--- WHAT TO WORK ON ---
Copy each line below that includes "Nervo".

--- RECORDS SUPPLIED ---
-------------------------

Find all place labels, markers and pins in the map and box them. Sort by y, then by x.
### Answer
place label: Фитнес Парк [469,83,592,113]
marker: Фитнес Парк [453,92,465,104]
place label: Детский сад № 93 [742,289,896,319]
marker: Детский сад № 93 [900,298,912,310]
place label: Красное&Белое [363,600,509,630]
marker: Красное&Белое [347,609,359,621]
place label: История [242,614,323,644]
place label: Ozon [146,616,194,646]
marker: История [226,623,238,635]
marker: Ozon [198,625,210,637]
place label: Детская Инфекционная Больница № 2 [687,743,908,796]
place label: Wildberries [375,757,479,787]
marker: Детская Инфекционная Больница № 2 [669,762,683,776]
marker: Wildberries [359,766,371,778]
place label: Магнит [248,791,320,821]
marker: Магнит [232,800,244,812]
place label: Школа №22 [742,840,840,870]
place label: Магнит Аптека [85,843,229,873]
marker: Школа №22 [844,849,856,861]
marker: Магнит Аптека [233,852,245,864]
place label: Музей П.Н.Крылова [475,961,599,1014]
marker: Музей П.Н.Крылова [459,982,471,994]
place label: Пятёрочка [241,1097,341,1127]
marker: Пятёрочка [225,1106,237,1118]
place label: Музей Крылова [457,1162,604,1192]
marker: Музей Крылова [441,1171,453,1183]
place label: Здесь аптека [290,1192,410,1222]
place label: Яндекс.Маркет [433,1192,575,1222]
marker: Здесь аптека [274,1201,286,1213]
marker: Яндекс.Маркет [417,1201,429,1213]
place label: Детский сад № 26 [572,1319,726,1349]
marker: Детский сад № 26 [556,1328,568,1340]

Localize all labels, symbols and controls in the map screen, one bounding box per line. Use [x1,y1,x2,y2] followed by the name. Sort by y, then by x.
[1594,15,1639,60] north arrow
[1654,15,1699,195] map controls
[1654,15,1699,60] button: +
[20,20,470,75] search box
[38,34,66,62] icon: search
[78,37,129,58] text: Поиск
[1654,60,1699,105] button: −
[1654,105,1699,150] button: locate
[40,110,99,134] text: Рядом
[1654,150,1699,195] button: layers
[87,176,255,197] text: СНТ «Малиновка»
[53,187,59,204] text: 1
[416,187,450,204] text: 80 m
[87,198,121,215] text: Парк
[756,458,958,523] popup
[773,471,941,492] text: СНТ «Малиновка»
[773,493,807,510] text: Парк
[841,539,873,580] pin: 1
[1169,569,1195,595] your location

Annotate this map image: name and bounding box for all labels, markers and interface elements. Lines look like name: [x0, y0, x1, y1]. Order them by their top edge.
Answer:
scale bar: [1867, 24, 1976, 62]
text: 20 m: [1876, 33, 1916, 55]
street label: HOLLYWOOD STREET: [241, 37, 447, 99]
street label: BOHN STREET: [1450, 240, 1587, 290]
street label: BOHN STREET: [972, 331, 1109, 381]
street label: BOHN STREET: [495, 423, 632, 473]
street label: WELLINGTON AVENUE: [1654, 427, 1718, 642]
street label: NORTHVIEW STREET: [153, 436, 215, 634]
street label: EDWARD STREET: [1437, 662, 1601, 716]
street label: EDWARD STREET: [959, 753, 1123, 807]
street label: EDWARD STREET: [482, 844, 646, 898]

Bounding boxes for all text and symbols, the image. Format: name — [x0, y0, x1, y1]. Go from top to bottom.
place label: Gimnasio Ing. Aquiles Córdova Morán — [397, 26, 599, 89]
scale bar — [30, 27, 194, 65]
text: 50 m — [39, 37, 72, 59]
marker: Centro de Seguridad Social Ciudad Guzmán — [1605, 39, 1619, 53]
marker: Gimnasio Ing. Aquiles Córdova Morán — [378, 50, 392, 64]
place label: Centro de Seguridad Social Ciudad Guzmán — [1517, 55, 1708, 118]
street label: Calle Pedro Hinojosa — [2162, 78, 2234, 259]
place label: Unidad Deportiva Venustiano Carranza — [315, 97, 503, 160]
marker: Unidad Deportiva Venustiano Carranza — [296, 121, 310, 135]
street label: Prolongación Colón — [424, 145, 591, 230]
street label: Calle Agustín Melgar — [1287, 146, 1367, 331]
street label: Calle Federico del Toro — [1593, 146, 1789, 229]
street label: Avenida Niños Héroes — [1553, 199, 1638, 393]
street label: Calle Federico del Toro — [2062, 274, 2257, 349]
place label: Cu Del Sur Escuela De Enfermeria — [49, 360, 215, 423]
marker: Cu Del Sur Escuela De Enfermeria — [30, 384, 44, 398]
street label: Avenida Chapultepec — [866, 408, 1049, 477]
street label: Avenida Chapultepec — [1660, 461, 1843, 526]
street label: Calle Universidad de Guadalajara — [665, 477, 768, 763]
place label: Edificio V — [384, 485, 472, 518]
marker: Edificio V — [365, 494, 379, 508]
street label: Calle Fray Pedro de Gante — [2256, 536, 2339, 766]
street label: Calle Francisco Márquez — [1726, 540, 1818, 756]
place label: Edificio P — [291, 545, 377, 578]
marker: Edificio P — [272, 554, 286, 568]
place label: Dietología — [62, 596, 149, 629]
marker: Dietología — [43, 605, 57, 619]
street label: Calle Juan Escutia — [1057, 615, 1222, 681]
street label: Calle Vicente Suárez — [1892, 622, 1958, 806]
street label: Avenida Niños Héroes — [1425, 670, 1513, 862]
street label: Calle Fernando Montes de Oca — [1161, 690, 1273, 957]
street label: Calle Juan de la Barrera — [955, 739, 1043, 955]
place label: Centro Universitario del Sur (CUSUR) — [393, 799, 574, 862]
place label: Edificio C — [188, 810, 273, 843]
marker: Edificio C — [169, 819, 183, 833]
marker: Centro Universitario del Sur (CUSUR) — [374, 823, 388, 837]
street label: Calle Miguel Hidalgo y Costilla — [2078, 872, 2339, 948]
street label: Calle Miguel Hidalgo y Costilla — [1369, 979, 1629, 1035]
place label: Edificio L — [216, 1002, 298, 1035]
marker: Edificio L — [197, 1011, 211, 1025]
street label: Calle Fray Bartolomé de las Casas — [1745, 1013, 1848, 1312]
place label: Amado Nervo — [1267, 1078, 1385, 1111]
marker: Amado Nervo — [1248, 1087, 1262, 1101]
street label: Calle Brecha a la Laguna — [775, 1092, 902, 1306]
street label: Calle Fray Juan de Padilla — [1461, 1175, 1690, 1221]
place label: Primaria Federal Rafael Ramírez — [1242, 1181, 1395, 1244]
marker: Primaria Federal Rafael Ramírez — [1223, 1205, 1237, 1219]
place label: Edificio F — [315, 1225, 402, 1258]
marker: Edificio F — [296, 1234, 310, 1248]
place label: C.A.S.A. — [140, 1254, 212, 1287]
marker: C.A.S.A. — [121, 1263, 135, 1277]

-------------------------

--- SOLUTION TO THIS PROBLEM ---
place label: Amado Nervo — [1267, 1078, 1385, 1111]
marker: Amado Nervo — [1248, 1087, 1262, 1101]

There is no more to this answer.